Happy Sunday and welcome to the last Sunday Scribble of 2024.
I honestly didn’t think, when I first started posting these prompts, that I would be able to keep it up. My creative demand avoidance can make regular, long-term commitments REALLY difficult, so I’m pleased that I managed to stay (more or less) on the schedule that I set for myself. Go me!
Now, having said that - I have to ask, are these at all valuable to you? I mean, do you use the prompts with any regularity? I don’t get a lot of feedback or engagement on these posts (which is fine, you should be scribbling not spending time leaving me a comment!) so I’m never sure they’re useful.
I’m looking ahead to 2025, deciding where I want to spend my creative pennies, as it were, and plug any leaks that might be channeled elsewhere…so, I leave it with you, something to ponder. I’ll check back in once I come back from my break, but feel free to leave a comment or drop me a note if you have thoughts.
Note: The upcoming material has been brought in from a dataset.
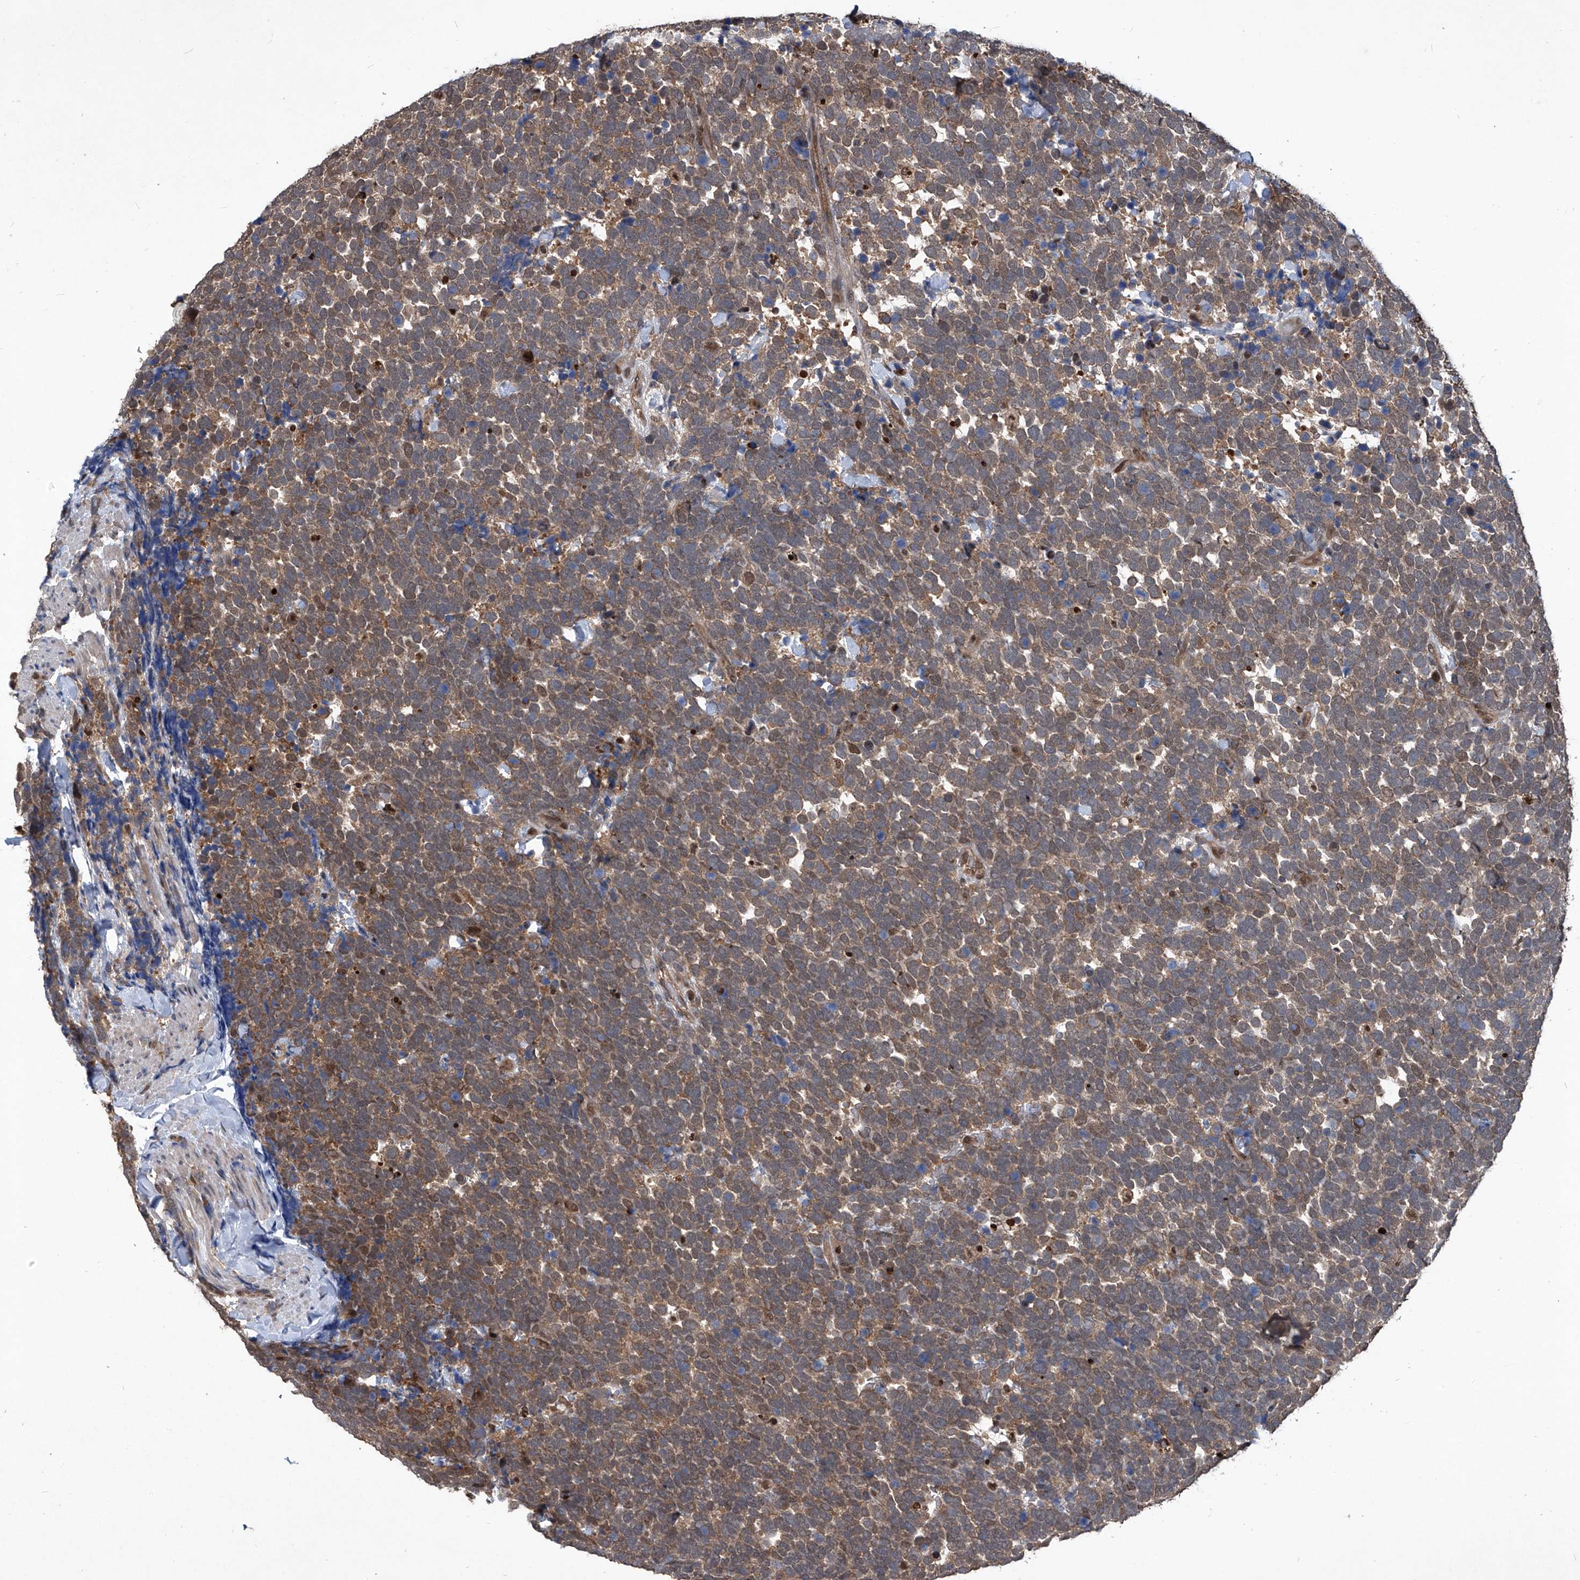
{"staining": {"intensity": "moderate", "quantity": ">75%", "location": "cytoplasmic/membranous"}, "tissue": "urothelial cancer", "cell_type": "Tumor cells", "image_type": "cancer", "snomed": [{"axis": "morphology", "description": "Urothelial carcinoma, High grade"}, {"axis": "topography", "description": "Urinary bladder"}], "caption": "Urothelial cancer stained with a protein marker exhibits moderate staining in tumor cells.", "gene": "PSMB1", "patient": {"sex": "female", "age": 82}}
Speaking of breaks…I’ll be signing off after the Silent Scribble on the 18th, until some time in the new year. I don’t have a return date yet, I want to feel my way into it. So, if our paths don’t cross again, I wish you the happiest of Christmases (if you celebrate) and a gentle easing into the new year. Times are going to become increasingly challenging, (understatement of the century) and we will need each other, and our creative outlets, to weather the storms ahead. I hope we can stand together in the face of the maelstrom. 💜
Right, enough housekeeping…on with the final prompt of the year!
The invitation:
Even if you don’t normally identify as a writer, I invite you to have a noodle in a notebook or on a scrap of paper…just to see what might happen.
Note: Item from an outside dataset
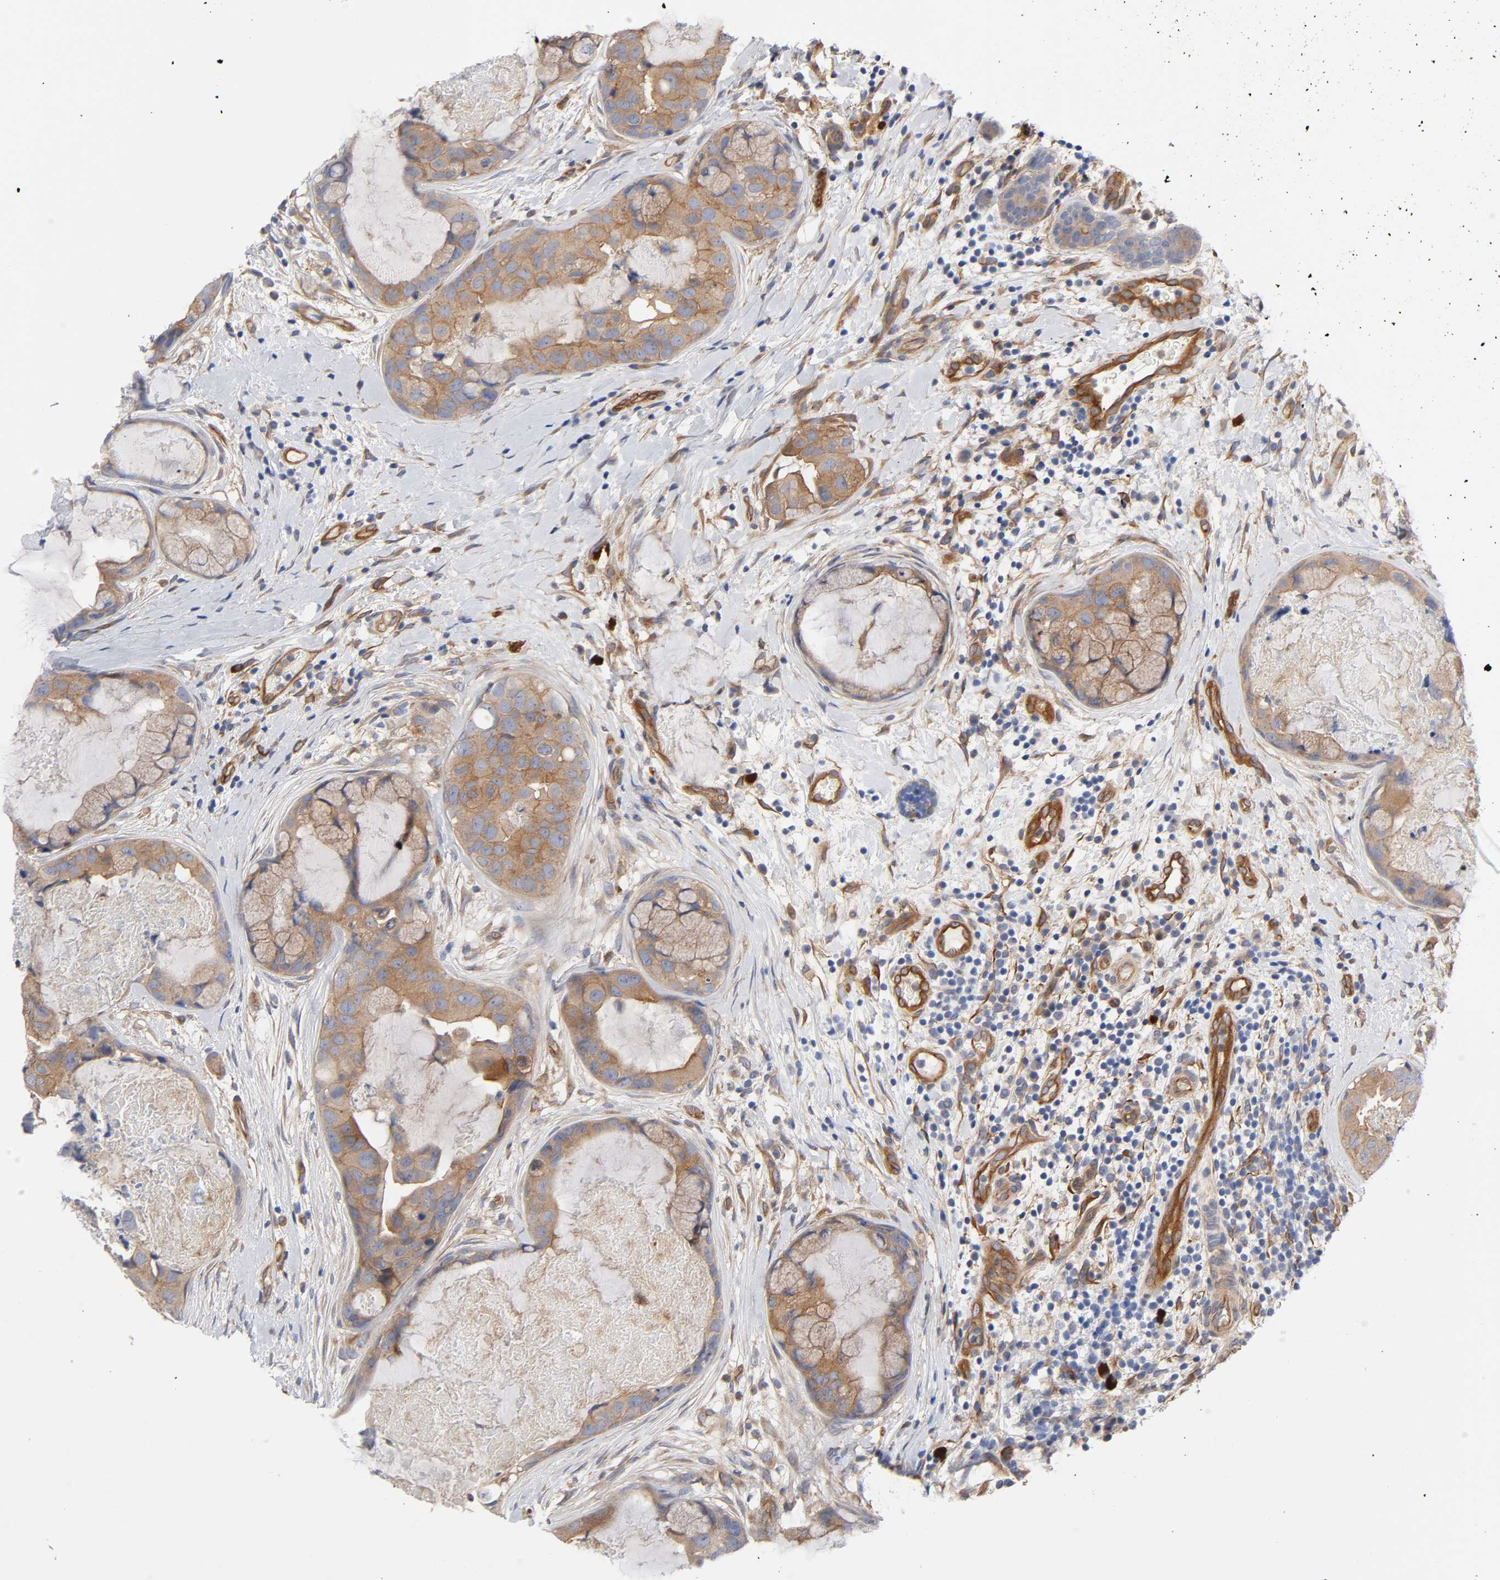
{"staining": {"intensity": "moderate", "quantity": ">75%", "location": "cytoplasmic/membranous"}, "tissue": "breast cancer", "cell_type": "Tumor cells", "image_type": "cancer", "snomed": [{"axis": "morphology", "description": "Duct carcinoma"}, {"axis": "topography", "description": "Breast"}], "caption": "Human breast cancer stained for a protein (brown) reveals moderate cytoplasmic/membranous positive staining in approximately >75% of tumor cells.", "gene": "RAB13", "patient": {"sex": "female", "age": 40}}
Write by hand, if you’re able.
Give yourself a time limit.
No edits.
No second thoughts.
Let your pen take a walk across the page.
Ready?
Let’s begin.
Another Story Starter for you, this time in the guise of a scene. To me, there’s a melancholy tinge here — though my default is towards the melancholy so that’s my writerly bias showing — but I think it could just as easily be the scene of something comedic.
That’s the beauty of the imagination, it’s limitless.
The table was set for ten, but only eight would be sitting down for dinner.
Have fun with this…and remember, don’t think too much. Just write.
until we meet again,
~m. xo
After being really bummed when your blog disappeared, I just found your Substack which was mentioned at the back of The House in the Hedge (which I've just begun reading)! I hope you do return, but if you choose not to, we'll still have your books to read. :)
What Leanne said!
I hold you in highest esteem! Thanks for aiding (and, at times, abetting!) us in our creativity!